If your child is diagnosed with OCD you may want to consider having her see a specialist – a psychologist or psychiatrist – for ongoing treatment. "And don't be afraid to ask for someone with experience in treating pediatric OCD," says Mendlowitz. "Ask about the therapist’s background and training."
If the symptoms aren't quite severe enough to qualify as the actual disorder, parents may be able to work with their child to lessen his or her anxiety. Mendlowitz recommends Freeing Your Child from Obsessive-Compulsive Disorder: A Powerful, Practical Program for Parents of Children and Adolescents (Crown, 2001), by Tamar E. Chansky, director of the Children's Center for OCD and Anxiety in Philadelphia.
For both mild and more severe cases of OCD, cognitive behavioural therapy (CBT) is the frontline treatment. In a safe environment, the child is gradually exposed to what triggers her behaviour, and is encouraged not to respond with the ritual for a progressively longer period of time. In addition, medication such as the selective serotonin reuptake inhibitors Zoloft (sertraline) and Anafranil (clomipramine) are helpful for some kids with OCD, especially if CBT is not readily available in the child's community, says Mendlowitz. If the child's OCD is severe, such medications may be necessary to "take the edge off" so thought processes are available to be worked on during therapy.
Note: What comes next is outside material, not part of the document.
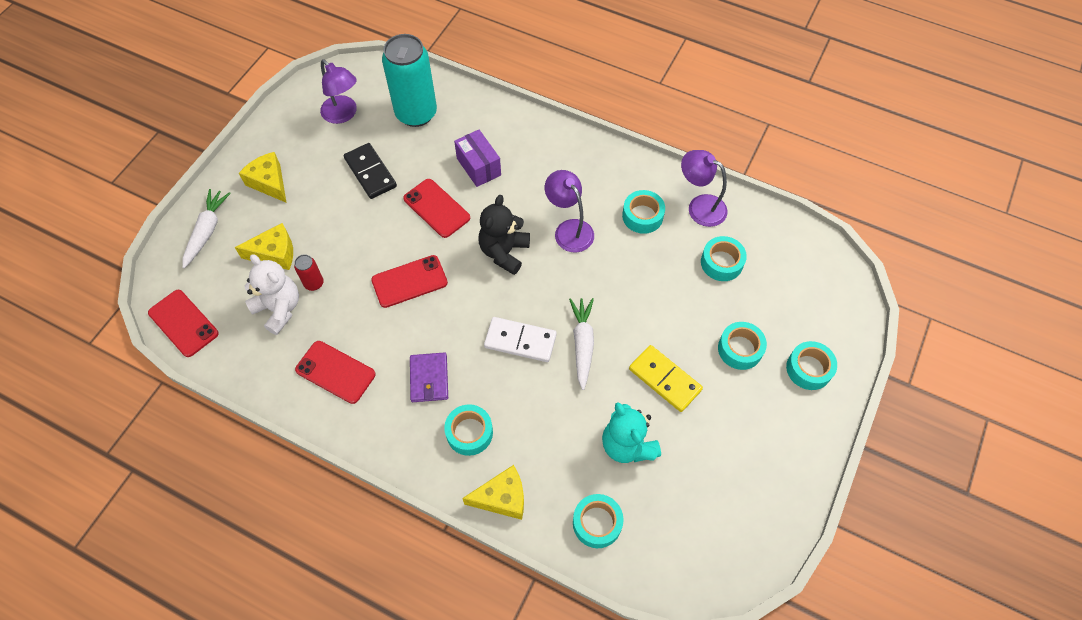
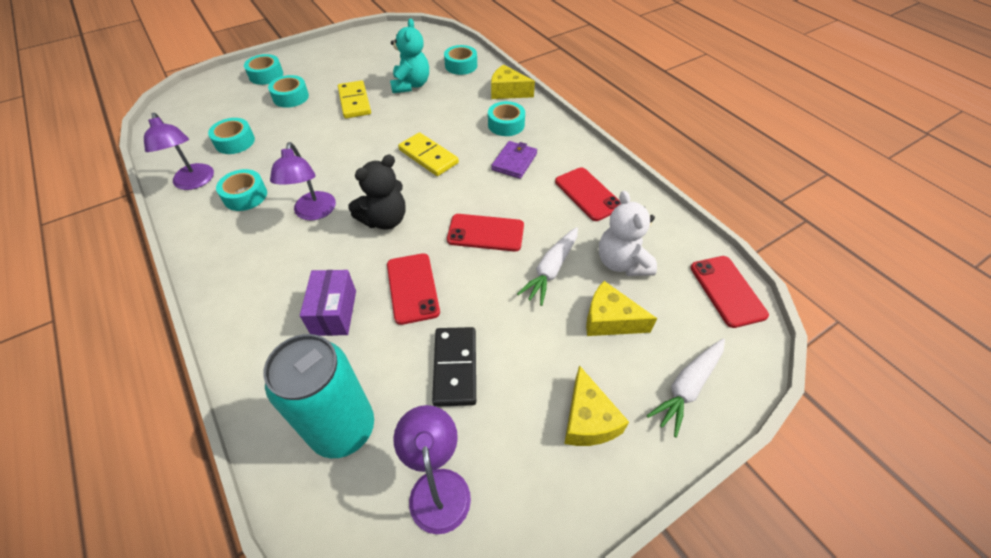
camera: 150 degrees left, 10 degrees down
red can [294,254,324,291] -> none
white domino [484,317,557,362] -> yellow domino [398,132,459,176]
white carrot [569,298,594,390] -> white carrot moved to [517,227,578,306]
Early and proper intervention is the key for a successful treatment outcome.
Support groups
Because Tessa's brother Graydon was being treated for leukemia at The Hospital for Sick Children in Toronto, and Tessa had joined a siblings with cancer support group there, she occasionally sat in on Graydon's regular meetings with a psychiatrist to talk cancer and its effects on our family. That doctor was the first to see more than depression in Tessa, and referred her for an assessment in the anxiety disorders clinic.
At age 11, Tessa attended a CBT group program with three other children diagnosed with OCD. It was an incredible 12 weeks. Tessa learned meditation, relaxation, self-talk, positive imaging and other tricks and tools that she actively practised during the program, and continued to use afterward. She really took to the group therapy format, and I think it was because she was very motivated and verbal that she didn't need medication.
Today, Tessa can sleep in her bed, even let her youngest brother climb up on it. She retains only one little box of string and crafts, poems, toys and hair clips from Grade 1, but that seems exhilaratingly normal to me!
Now 16, she's in Grade 11 at an arts high school, dances competitively, works part time, moderates a group on Facebook about clinical depression and takes a million digital photos a week, mostly of her youngest brother.
Tessa will always have OCD. It lurks in her, waiting for her to get stressed-out, overscheduled and emotionally vulnerable. When I see it start whirring up in her, I say, "Isn't that a little OCD-ish?" By that time, though, she's already working on a strategy to beat it.